> [Records provided]:
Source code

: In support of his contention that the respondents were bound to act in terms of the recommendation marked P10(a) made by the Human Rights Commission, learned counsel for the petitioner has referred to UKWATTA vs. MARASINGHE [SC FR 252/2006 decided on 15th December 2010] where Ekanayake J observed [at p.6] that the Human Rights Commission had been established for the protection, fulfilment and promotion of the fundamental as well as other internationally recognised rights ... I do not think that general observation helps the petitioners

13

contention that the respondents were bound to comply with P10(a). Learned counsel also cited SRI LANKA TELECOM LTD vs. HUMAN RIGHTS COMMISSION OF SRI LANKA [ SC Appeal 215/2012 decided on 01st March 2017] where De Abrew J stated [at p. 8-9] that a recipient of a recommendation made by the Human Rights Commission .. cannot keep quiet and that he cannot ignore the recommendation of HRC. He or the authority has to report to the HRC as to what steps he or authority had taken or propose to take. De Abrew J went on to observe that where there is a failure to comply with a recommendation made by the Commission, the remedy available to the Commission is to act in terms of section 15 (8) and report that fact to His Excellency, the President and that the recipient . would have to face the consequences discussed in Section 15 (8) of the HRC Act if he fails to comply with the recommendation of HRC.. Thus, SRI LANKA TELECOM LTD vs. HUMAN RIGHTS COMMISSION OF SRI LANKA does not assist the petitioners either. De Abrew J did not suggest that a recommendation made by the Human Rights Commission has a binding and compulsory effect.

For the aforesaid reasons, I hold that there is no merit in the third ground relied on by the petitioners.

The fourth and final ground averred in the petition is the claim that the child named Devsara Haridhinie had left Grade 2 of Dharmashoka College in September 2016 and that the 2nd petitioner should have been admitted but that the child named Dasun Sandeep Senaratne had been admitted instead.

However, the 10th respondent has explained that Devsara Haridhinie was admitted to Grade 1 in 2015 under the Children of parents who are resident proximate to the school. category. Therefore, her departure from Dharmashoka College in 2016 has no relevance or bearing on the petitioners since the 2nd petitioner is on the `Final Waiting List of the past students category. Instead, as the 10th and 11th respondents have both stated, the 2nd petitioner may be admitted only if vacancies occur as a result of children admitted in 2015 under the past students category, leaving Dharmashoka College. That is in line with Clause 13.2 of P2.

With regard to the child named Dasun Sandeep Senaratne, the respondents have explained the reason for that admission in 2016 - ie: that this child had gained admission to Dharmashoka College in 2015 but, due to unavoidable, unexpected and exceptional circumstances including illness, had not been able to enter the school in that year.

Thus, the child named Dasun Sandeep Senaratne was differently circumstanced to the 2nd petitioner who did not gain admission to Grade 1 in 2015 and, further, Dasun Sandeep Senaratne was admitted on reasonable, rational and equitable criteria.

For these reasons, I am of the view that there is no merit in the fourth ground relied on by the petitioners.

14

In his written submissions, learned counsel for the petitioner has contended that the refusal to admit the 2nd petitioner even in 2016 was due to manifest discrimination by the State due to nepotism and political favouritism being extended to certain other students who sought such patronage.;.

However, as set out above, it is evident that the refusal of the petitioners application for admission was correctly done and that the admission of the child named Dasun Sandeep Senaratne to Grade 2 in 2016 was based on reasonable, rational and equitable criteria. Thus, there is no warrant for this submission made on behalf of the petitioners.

--

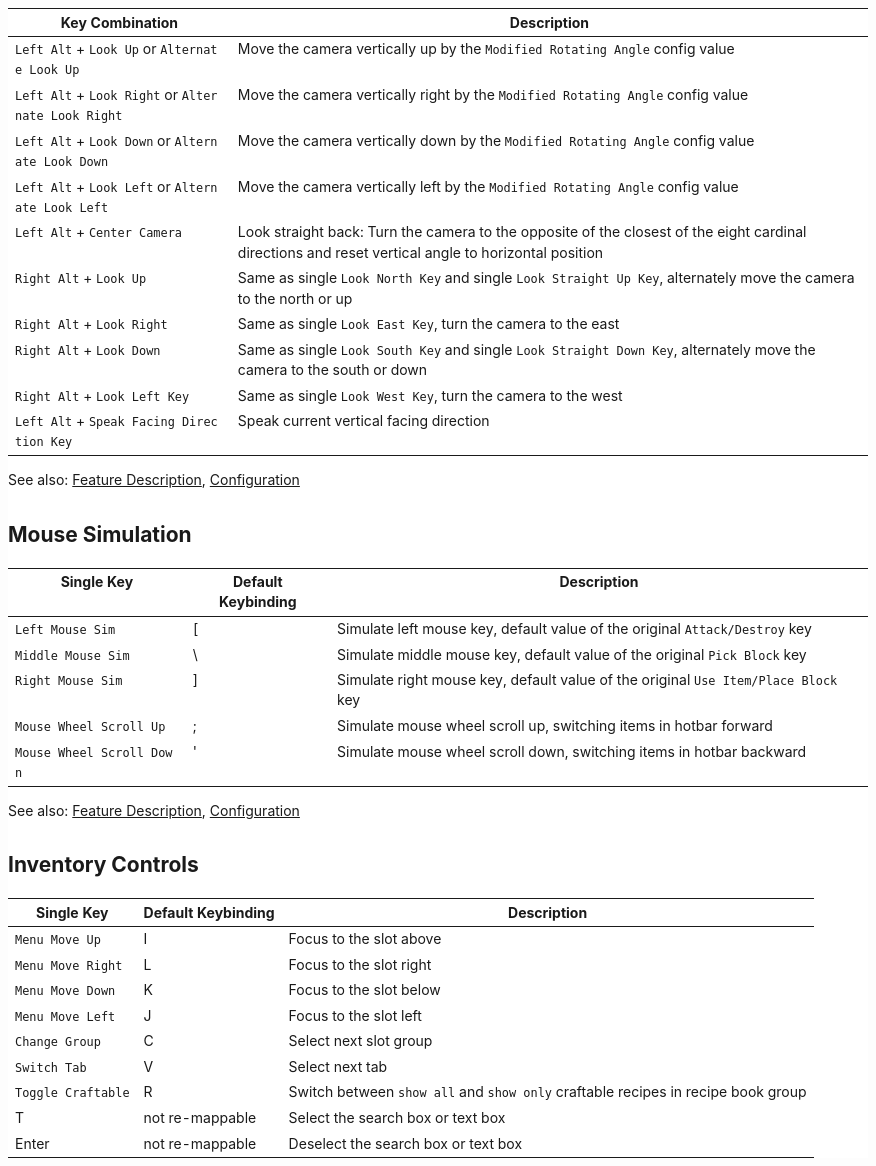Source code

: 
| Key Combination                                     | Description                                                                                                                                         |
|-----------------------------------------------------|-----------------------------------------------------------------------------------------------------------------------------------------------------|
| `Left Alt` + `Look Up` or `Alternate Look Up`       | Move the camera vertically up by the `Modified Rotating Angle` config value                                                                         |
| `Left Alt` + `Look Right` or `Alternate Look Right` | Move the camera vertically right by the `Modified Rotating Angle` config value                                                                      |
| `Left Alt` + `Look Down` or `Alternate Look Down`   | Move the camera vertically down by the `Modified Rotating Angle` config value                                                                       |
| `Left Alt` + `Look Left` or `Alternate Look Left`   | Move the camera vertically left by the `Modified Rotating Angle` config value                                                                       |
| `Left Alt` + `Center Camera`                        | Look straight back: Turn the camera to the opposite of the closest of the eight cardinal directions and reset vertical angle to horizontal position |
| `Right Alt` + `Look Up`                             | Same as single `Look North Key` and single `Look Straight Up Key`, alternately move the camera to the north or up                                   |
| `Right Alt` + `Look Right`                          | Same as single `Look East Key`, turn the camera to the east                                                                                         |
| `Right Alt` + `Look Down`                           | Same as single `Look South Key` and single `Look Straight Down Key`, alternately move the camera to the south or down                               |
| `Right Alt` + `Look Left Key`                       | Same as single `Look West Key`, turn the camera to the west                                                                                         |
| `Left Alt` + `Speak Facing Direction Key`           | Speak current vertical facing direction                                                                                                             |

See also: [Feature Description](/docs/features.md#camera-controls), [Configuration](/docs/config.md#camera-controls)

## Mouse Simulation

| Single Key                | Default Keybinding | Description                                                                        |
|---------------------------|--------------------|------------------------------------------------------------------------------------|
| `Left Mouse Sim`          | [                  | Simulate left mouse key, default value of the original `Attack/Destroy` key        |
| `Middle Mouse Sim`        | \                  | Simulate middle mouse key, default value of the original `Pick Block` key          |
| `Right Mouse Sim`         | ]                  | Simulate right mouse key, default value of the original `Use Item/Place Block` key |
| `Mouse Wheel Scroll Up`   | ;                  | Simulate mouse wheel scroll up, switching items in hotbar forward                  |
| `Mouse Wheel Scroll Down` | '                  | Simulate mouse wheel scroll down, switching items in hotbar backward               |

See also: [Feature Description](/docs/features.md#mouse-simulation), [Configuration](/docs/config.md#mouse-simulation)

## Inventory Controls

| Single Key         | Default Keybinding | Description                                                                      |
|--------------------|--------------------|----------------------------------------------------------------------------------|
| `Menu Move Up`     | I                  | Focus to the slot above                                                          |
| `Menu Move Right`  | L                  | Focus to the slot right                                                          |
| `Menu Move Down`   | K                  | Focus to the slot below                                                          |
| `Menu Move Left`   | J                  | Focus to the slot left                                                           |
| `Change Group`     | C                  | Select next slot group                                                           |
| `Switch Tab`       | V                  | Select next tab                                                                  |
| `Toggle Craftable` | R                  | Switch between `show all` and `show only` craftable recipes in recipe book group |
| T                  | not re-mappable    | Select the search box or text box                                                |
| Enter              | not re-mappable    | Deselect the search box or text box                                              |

---

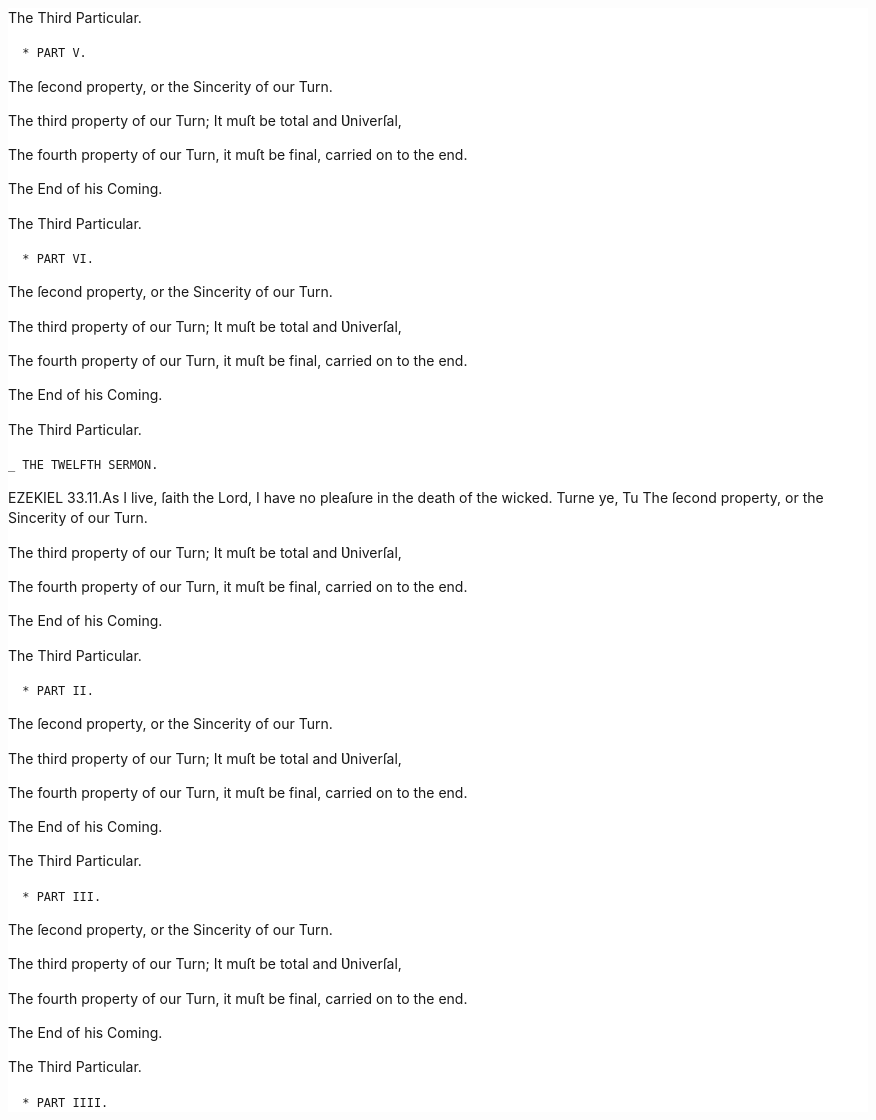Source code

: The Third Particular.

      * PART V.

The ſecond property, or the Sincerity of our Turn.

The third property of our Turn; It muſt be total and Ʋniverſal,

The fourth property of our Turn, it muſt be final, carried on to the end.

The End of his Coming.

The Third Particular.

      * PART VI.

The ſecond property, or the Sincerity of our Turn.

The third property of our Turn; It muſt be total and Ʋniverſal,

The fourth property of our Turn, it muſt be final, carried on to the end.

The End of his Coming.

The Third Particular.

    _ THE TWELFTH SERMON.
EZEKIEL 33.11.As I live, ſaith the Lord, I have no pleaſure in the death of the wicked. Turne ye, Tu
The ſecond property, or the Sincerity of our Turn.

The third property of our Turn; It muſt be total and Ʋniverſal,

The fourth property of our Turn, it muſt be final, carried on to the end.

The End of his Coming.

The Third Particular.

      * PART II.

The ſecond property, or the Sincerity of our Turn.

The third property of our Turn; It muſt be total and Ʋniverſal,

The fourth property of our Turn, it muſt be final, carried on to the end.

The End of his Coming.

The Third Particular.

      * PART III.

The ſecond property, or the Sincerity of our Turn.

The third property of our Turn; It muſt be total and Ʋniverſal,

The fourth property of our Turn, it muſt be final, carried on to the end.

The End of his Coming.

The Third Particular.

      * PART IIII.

> [What the task asks]: Pick out every line in the entries above that contains the word "items" and copy each one.

> [Output of the task]:
| `Mouse Wheel Scroll Up`   | ;                  | Simulate mouse wheel scroll up, switching items in hotbar forward                  |
| `Mouse Wheel Scroll Down` | '                  | Simulate mouse wheel scroll down, switching items in hotbar backward               |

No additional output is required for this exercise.